■ Text to read:
= = = = =

Nashville’s Lesser-Known Histories To Be Written As An Alternative Tourist Guide | Nashville Public Radio

Nashville’s Lesser-Known Histories To Be Written As An Alternative Tourist Guide

Dec 21, 2015

A new guidebook will be written to collect Nashville’s lesser-known stories and history. Known as “A People’s Guide To Nashville,” it’s the latest in a multi-city book series that illuminates places and events that have been ignored, giving voice to minority groups, protest movements and unsung heroes.

While the local editors are in academia, they said much of the material will come directly from the people who took part in social justice movements.

“These are the invisible people, so to speak, the folks that people see but they don’t see — people who have very, very interesting stories that they keep inside of them. And then when we bury them, we bury those stories in the cemetery,” said Lea Williams, assistant professor of African-American history at Tennessee State University.

Williams is one of three co-editors, along with Vanderbilt University associate professor Jim Fraser and doctoral student Amie Thurber.

The editors said the People’s Guide will preserve stories of resilience from the Women’s Suffrage and Civil Rights movements and of other marginalized lives, like those of everyday people in ethnic neighborhoods. In their call for submissions, editors take on something of a defiant tone, asking for stories that challenge misinformation, celebrate cultural resistance and that reveal dominating power structures in local politics. 

“A lot of times, we suffer from amnesia when it comes to history, and sometimes that amnesia is imposed from the outside,” Williams said. “I’m interested in what occurred in the margins.”

= = = = =

■ Raw data:
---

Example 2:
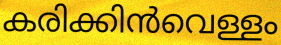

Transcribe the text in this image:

കരിക്കിൻവെള്ളം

= = = = =

■ The tasks:
• a. According to the article on the Nashville guidebook, at which university is Lea Williams an assistant professor?
• b. Translate this sentence from the article on the Nashville guidebook into Spanish: "A new guidebook will be written to collect Nashville's lesser-known stories and history."
• c. Pick up the article on the Nashville guidebook after its final sentence and write what comes next.
The material above is separate from the article on the Nashville guidebook.

■ Exercise results:
• a. Tennessee State University.

• b. Se escribirá una nueva guía para recopilar las historias y la historia menos conocidas de Nashville.

• c.
"A People's Guide To Los Angeles" was recently published, and Nashville's edition is in the works.
Credit University of California Press

Editors Seek Diverse Stories

The book will be written as a tourist guide, with maps and daytrips for visitors, but still with relevant information for residents, newcomers and natives, Thurber said.

“It’d be the kind of thing, if it existed, that I would have bought right when I got here,” she said.

Thurber recounted hearing someone say that when visiting downtown Nashville, “once is enough” — a sentiment she wants to overcome by creating a book that helps Nashvillians keep up their curiosity about their surroundings.

“You should be able to go downtown over and over and over again and discover new things, and that should be true about every part of the city,” she said.

The book will highlight about 100 places, with more on an interactive website.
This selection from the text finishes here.